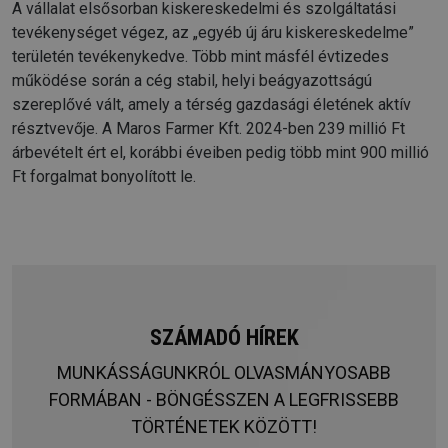
A vállalat elsősorban kiskereskedelmi és szolgáltatási
tevékenységet végez, az „egyéb új áru kiskereskedelme”
területén tevékenykedve. Több mint másfél évtizedes
működése során a cég stabil, helyi beágyazottságú
szereplővé vált, amely a térség gazdasági életének aktív
résztvevője. A Maros Farmer Kft. 2024-ben 239 millió Ft
árbevételt ért el, korábbi éveiben pedig több mint 900 millió
Ft forgalmat bonyolított le.
SZÁMADÓ HÍREK
MUNKÁSSÁGUNKRÓL OLVASMÁNYOSABB
FORMÁBAN - BÖNGÉSSZEN A LEGFRISSEBB
TÖRTÉNETEK KÖZÖTT!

§ **Problem details**:
Restate, word for word, the entries above, dropping any picture.

§ **Problem solution**:
A vállalat elsősorban kiskereskedelmi és szolgáltatási
tevékenységet végez, az „egyéb új áru kiskereskedelme”
területén tevékenykedve. Több mint másfél évtizedes
működése során a cég stabil, helyi beágyazottságú
szereplővé vált, amely a térség gazdasági életének aktív
résztvevője. A Maros Farmer Kft. 2024-ben 239 millió Ft
árbevételt ért el, korábbi éveiben pedig több mint 900 millió
Ft forgalmat bonyolított le.
SZÁMADÓ HÍREK
MUNKÁSSÁGUNKRÓL OLVASMÁNYOSABB
FORMÁBAN - BÖNGÉSSZEN A LEGFRISSEBB
TÖRTÉNETEK KÖZÖTT!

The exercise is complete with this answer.